I would have guessed that those elements would be phosphate, nitrite, nitrate, and ammonia. You probably already know that the bacteria in you tanks are supposed to be how you’re dealing with ammonia, producing nitrites, which are consumed by another species of bacteria, producing nitrate, which is consumed by the macro algae in your sump, which you’re removIng. You’re probably running a skimmer and it is supposed to be pulling out the phosphates along with DOCs in your water, or you might run chemi-clean or phosban on top of that.

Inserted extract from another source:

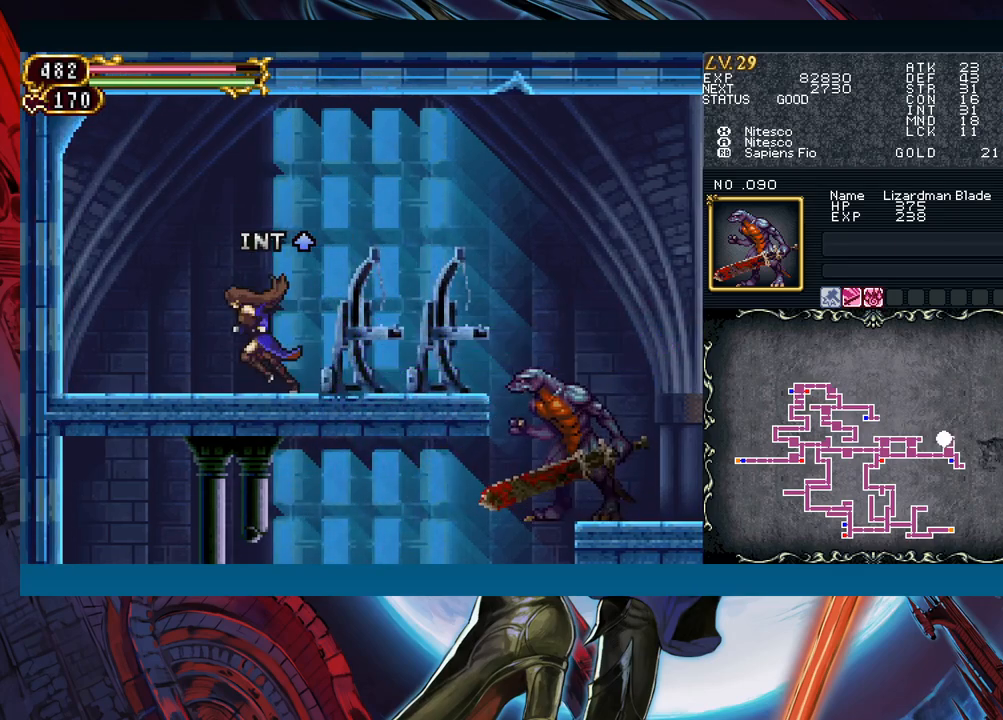
{"buttons": [], "left_stick": "left", "events": [[117, "X", "down"], [183, "X", "up"], [300, "left_stick", "down"], [417, "left_stick", "left"]]}
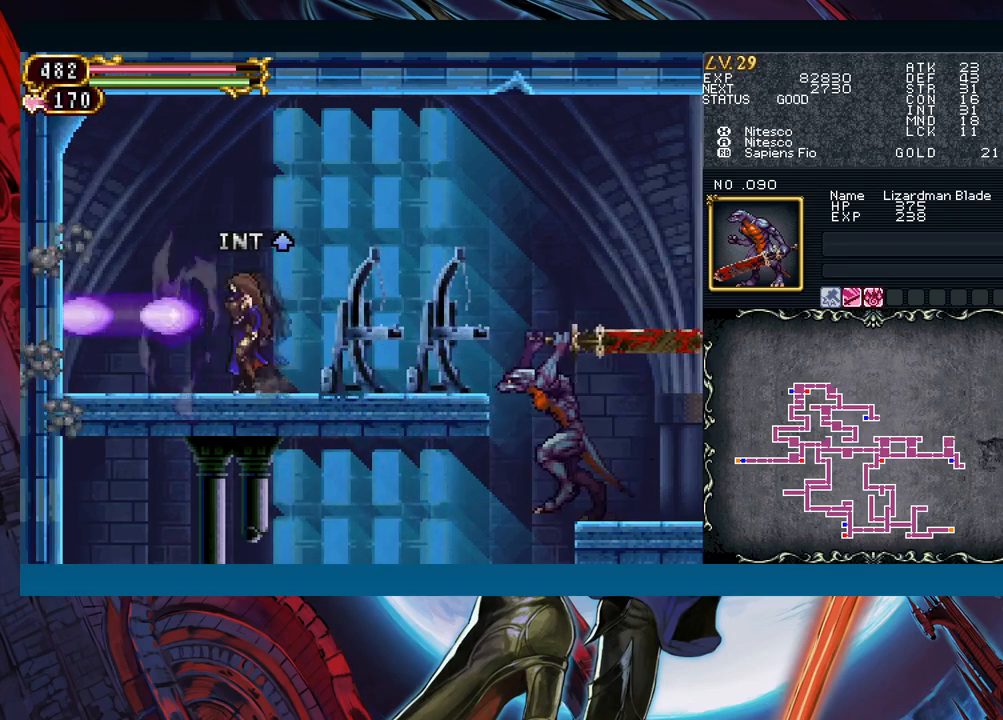
{"buttons": [], "left_stick": "left", "events": [[367, "left_stick", "right"], [433, "B", "down"], [450, "left_stick", "left"], [483, "B", "up"]]}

So I’m not sure what your magic “RO without RO/DI without DI” filter is supposed to remove that you don’t already have a filter for. And the reason we do water changes is that the other filtration doesn’t do a perfect job, and replacing 20% of the water replenishes all trace elements while simultaneously diluting phosphate and nitrate. Since you have perfect dosing for all trace elements already, all you really need to do is step up your skimmer’s game, make sure your macro is growing strong, and maybe remove dead animals before they can overwhelm your system.
Up until this point I have merely stated things that are to the best of my knowledge facts of the true kind, and not of the alternative kind. I’ll restate my opinion that “old tank syndrome” is due to aquarists who aren’t aware of the slow damage lack of water changes causes, and eventually pay the price. That, however, is just my opinion.